(Chart understanding data)
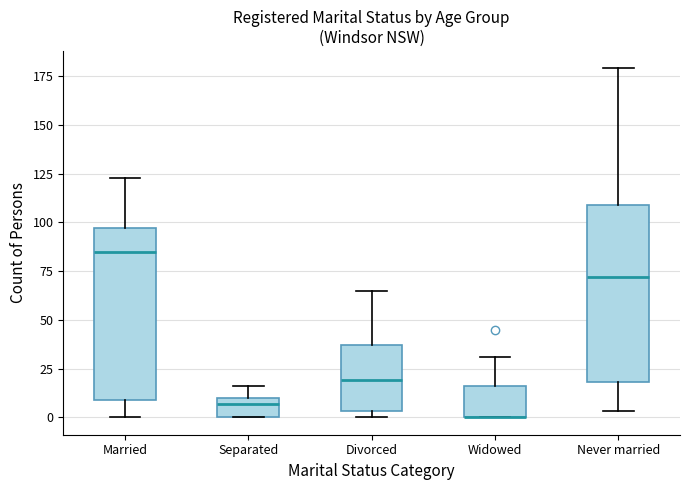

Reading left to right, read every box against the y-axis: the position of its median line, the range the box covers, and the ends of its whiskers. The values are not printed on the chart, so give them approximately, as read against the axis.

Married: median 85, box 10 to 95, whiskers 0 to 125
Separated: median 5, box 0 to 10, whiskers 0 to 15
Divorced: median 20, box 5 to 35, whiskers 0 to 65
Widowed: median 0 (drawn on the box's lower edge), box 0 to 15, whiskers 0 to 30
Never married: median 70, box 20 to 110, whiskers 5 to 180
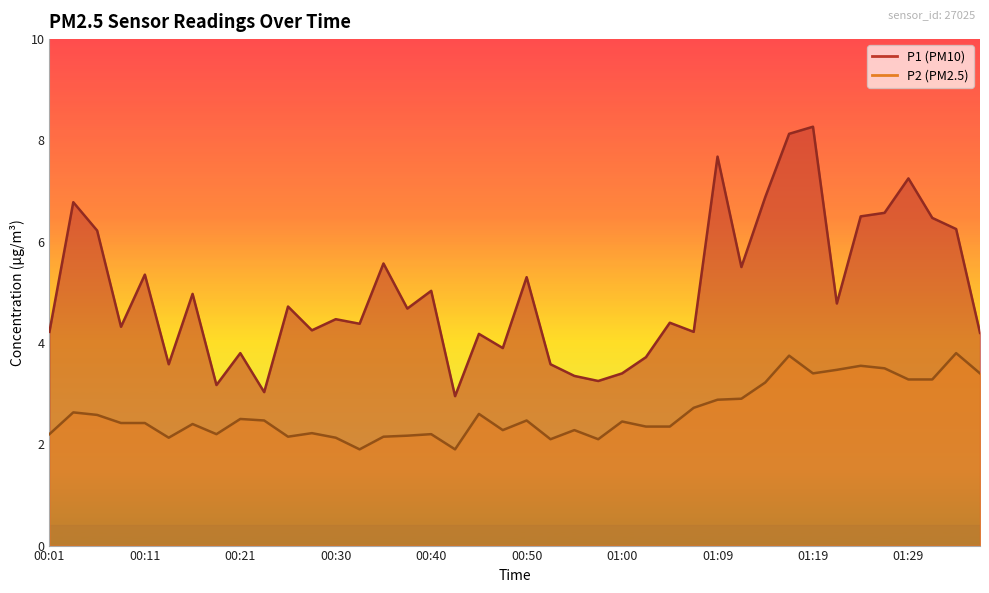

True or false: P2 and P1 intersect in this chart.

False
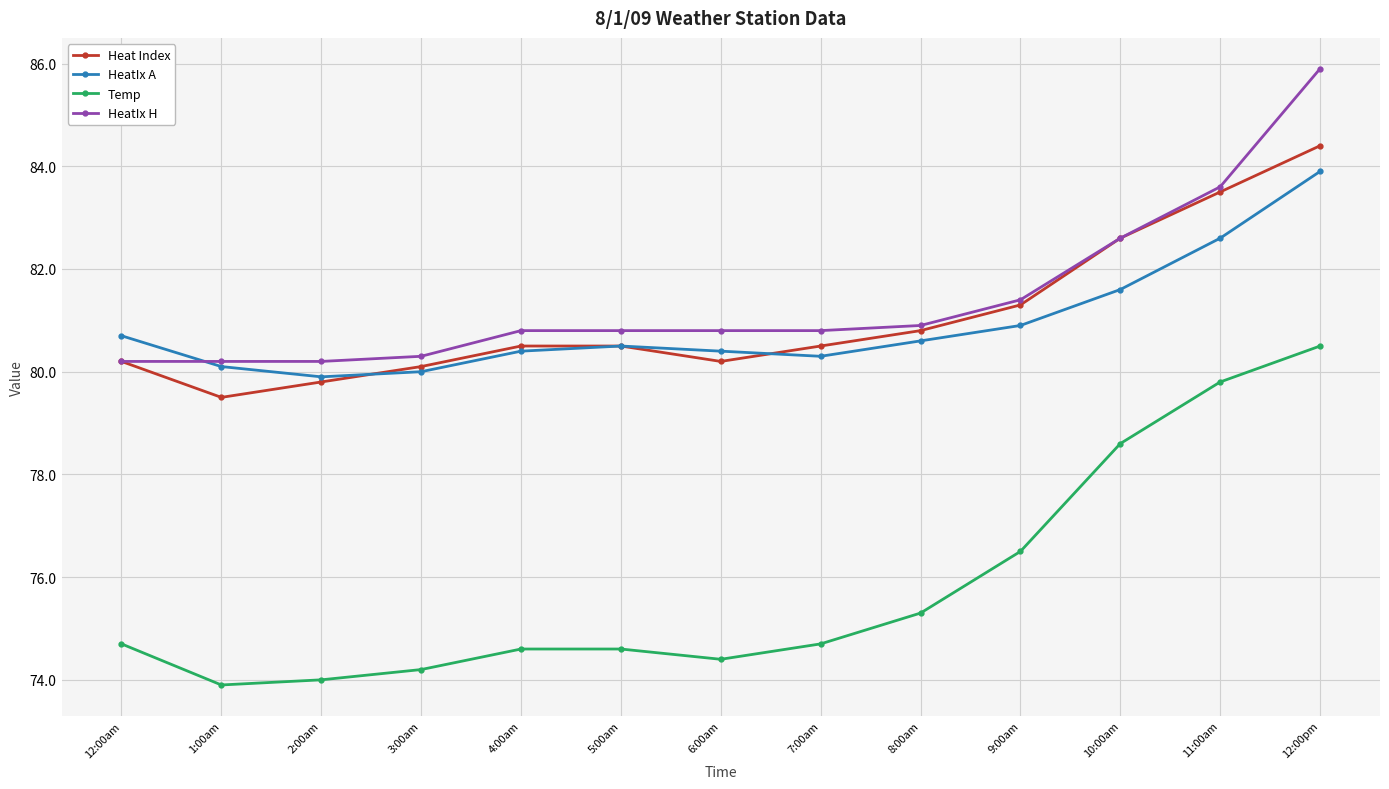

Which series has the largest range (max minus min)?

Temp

■ **WHAT YOU ARE ASKED TO DO**
Please copy out the records again word for word, beginning with the line containing "Which series has" and continuing through the end of the records.

■ **RESPONSE AREA**
Which series has the largest range (max minus min)?

Temp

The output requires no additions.